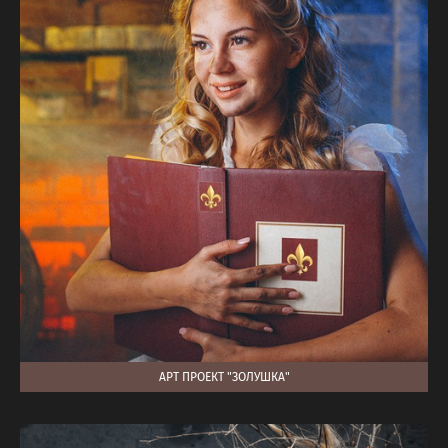
АРТ ПРОЕКТ "ЗОЛУШКА"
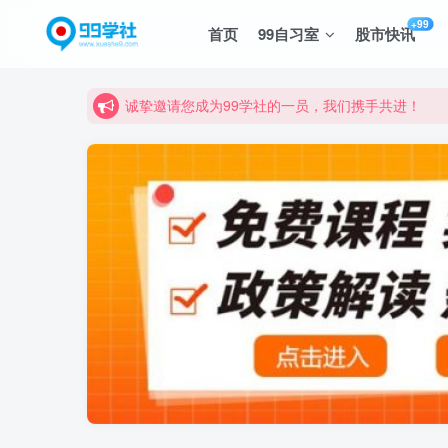
+99
首页
99自习室
股市快讯
诚挚邀请您成为99学社的一员，我们携手共进！
学习路上不孤独，99学社与你同行！分享全网优质
诚挚邀请您成为99学社的一员，我们携手共进！
学习路上不孤独，99学社与你同行！分享全网优质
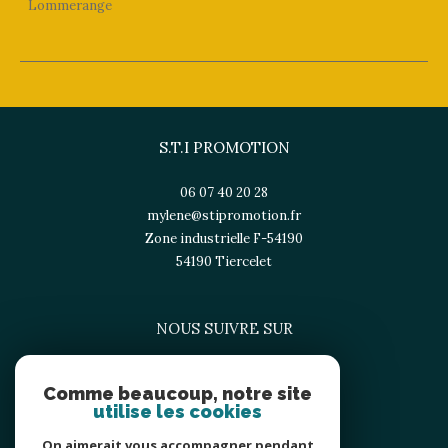
Lommerange
S.T.I PROMOTION
06 07 40 20 28
mylene@stipromotion.fr
Zone industrielle F-54190
54190
tiercelet
NOUS SUIVRE SUR
Comme beaucoup, notre site
utilise les cookies
On aimerait vous accompagner pendant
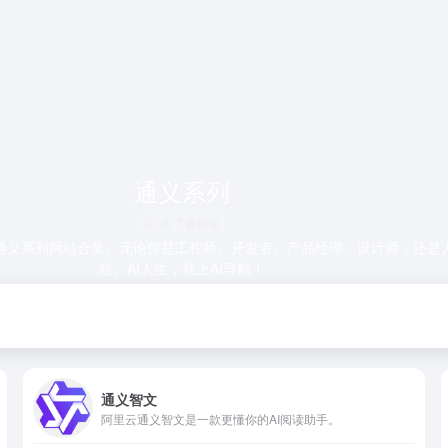
通义系列
共 7 篇网址
通义系列网站合集。无论你是工程师、开发者、产品经理、设计师，还是
站。AI人生，就上AI导航！
通义智文
阿里云通义智文是一款更懂你的AI阅读助手。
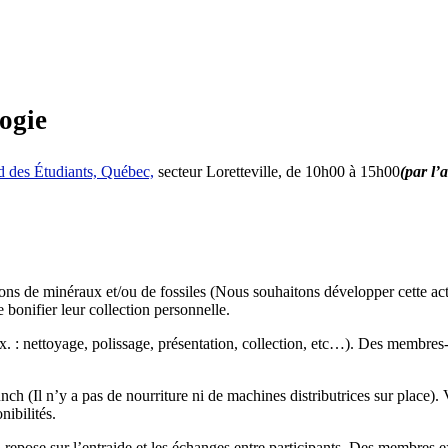
logie
d des Étudiants, Québec,
secteur Loretteville, de 10h00 à 15h00
(par l’
e minéraux et/ou de fossiles (Nous souhaitons développer cette activi
bonifier leur collection personnelle.
: nettoyage, polissage, présentation, collection, etc…). Des membres-re
nch (Il n’y a pas de nourriture ni de machines distributrices sur place).
ibilités.
l repose sur l’entraide et les échanges entre participants. Des membres 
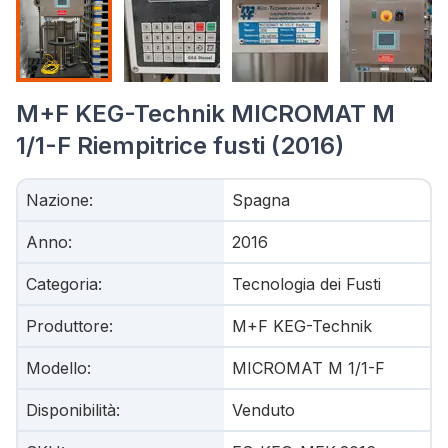
M+F KEG-Technik MICROMAT M
1/1-F Riempitrice fusti (2016)
Nazione
:
Spagna
Anno
:
2016
Categoria
:
Tecnologia dei Fusti
Produttore
:
M+F KEG-Technik
Modello
:
MICROMAT M 1/1-F
Disponibilità
:
Venduto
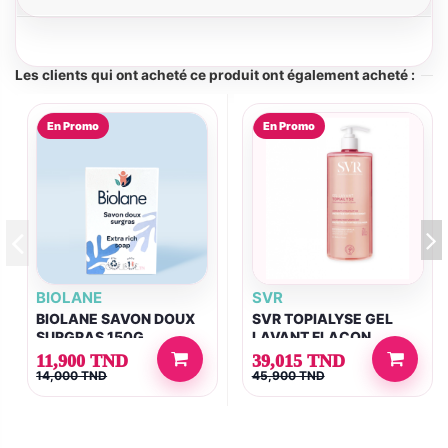
Les clients qui ont acheté ce produit ont également acheté :
En Promo
En Promo
BIOLANE
SVR
BIOLANE SAVON DOUX
SVR TOPIALYSE GEL
SURGRAS 150G
LAVANT FLACON
POMPE 1L
11,900 TND
39,015 TND
14,000 TND
45,900 TND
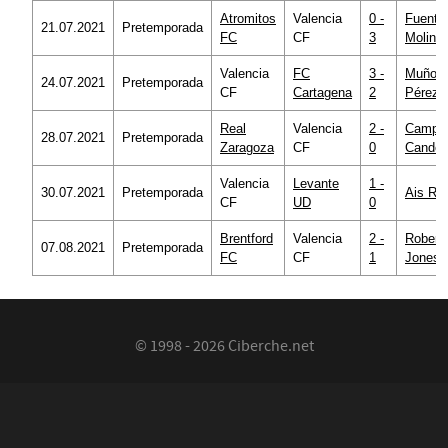
Atromitos
Valencia
0 -
Fuente
21.07.2021
Pretemporada
FC
CF
3
Molina
Valencia
FC
3 -
Muñoz
24.07.2021
Pretemporada
CF
Cartagena
2
Pérez
Real
Valencia
2 -
Campo
28.07.2021
Pretemporada
Zaragoza
CF
0
Candel
Valencia
Levante
1 -
30.07.2021
Pretemporada
Ais Rei
CF
UD
0
Brentford
Valencia
2 -
Robert
07.08.2021
Pretemporada
FC
CF
1
Jones
© 1998 - 2026 Ciberche.net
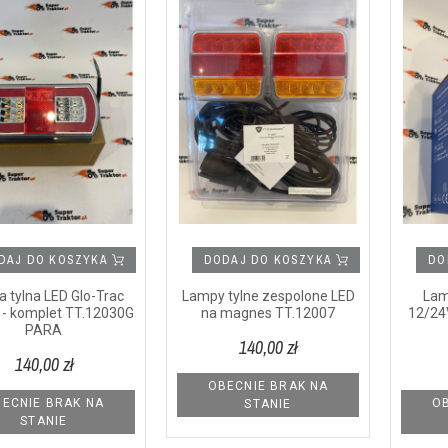
DAJ DO KOSZYKA
DODAJ DO KOSZYKA
DO
 tylna LED Glo-Trac
Lampy tylne zespolone LED
Lam
 - komplet TT.12030G
na magnes TT.12007
12/24
PARA
140,00 zł
140,00 zł
OBECNIE BRAK NA
ECNIE BRAK NA
OB
STANIE
STANIE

^^^^

Retype the whole listing, keeping every line identical and omitting all pictures.

АРТ ПРОЕКТ "ЗОЛУШКА"
+99
首页
99自习室
股市快讯
诚挚邀请您成为99学社的一员，我们携手共进！
学习路上不孤独，99学社与你同行！分享全网优质
诚挚邀请您成为99学社的一员，我们携手共进！
学习路上不孤独，99学社与你同行！分享全网优质
Lommerange
S.T.I PROMOTION
06 07 40 20 28
mylene@stipromotion.fr
Zone industrielle F-54190
54190
tiercelet
NOUS SUIVRE SUR
Comme beaucoup, notre site
utilise les cookies
On aimerait vous accompagner pendant
通义系列
共 7 篇网址
通义系列网站合集。无论你是工程师、开发者、产品经理、设计师，还是
站。AI人生，就上AI导航！
通义智文
阿里云通义智文是一款更懂你的AI阅读助手。
logie
d des Étudiants, Québec,
secteur Loretteville, de 10h00 à 15h00
(par l’
e minéraux et/ou de fossiles (Nous souhaitons développer cette activi
bonifier leur collection personnelle.
: nettoyage, polissage, présentation, collection, etc…). Des membres-re
nch (Il n’y a pas de nourriture ni de machines distributrices sur place).
ibilités.
l repose sur l’entraide et les échanges entre participants. Des membres 
M+F KEG-Technik MICROMAT M
1/1-F Riempitrice fusti (2016)
Nazione
:
Spagna
Anno
:
2016
Categoria
:
Tecnologia dei Fusti
Produttore
:
M+F KEG-Technik
Modello
:
MICROMAT M 1/1-F
Disponibilità
:
Venduto
Les clients qui ont acheté ce produit ont également acheté :
En Promo
En Promo
BIOLANE
SVR
BIOLANE SAVON DOUX
SVR TOPIALYSE GEL
SURGRAS 150G
LAVANT FLACON
POMPE 1L
11,900 TND
39,015 TND
14,000 TND
45,900 TND
Atromitos
Valencia
0 -
Fuente
21.07.2021
Pretemporada
FC
CF
3
Molina
Valencia
FC
3 -
Muñoz
24.07.2021
Pretemporada
CF
Cartagena
2
Pérez
Real
Valencia
2 -
Campo
28.07.2021
Pretemporada
Zaragoza
CF
0
Candel
Valencia
Levante
1 -
30.07.2021
Pretemporada
Ais Rei
CF
UD
0
Brentford
Valencia
2 -
Robert
07.08.2021
Pretemporada
FC
CF
1
Jones
© 1998 - 2026 Ciberche.net
DAJ DO KOSZYKA
DODAJ DO KOSZYKA
DO
 tylna LED Glo-Trac
Lampy tylne zespolone LED
Lam
 - komplet TT.12030G
na magnes TT.12007
12/24
PARA
140,00 zł
140,00 zł
OBECNIE BRAK NA
ECNIE BRAK NA
OB
STANIE
STANIE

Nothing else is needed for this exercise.